Functional rehabilitation and physiotherapy play a large part in the non-drug treatment of the disease. Several specialists including physiotherapists, occupational therapists, doctors, and functional re-educators can help people disabled by ankylosing spondylitis. The goal is to work on mobility by doing stretching exercises for the neck, trunk, shoulders, and hips, and respiratory exercises aimed at mobilizing the ribs. Corticosteroids are rarely used as a treatment for ankylosing spondylitis. However, they can be useful in intra-articular injection (infiltrations). In recent years, biologics (medications derived from substances in the human body) such as TNF-alpha inhibitors have also been used.

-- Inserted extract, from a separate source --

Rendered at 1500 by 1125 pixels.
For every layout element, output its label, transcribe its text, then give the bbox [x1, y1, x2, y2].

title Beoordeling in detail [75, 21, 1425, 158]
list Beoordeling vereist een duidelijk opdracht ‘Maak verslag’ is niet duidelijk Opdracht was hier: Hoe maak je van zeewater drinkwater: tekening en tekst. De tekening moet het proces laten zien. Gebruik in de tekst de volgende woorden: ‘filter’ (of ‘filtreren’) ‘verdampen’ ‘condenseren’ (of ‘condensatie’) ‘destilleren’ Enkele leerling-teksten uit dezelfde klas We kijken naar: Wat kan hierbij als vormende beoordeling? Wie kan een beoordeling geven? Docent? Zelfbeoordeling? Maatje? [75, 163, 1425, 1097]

The contribution of nutrition therapy
According to Jean Seignalet, author of the famous book "Alimentation ou la troisième médecine" (Nutrition or the Third Medicine), intestinal permeability is one of the causes of inflammatory reactions and autoimmune diseases such as ankylosing spondylitis because it allows the abnormal passage into the body of protein fragments that are not recognized by the immune system, thus causing an inappropriate immune response. In order to fight against the chronic inflammation that follows, Jean Seignalet proposes in his diet the adoption of a number of dietary rules, which have also been taken up by other authors, to act on inflammation without taking medication. These dietary rules are based on the avoidance of gluten and dairy products, alcohol, tobacco, sodas, and coffee. He also recommends gentle cooking methods (below 110°C) by prohibiting the use of microwaves, as well as the choice of an organic diet rich in omega-3 (fatty fish and organic virgin vegetable oils consumed raw). Finally, he recommends supplementation with vitamins, minerals, and probiotics.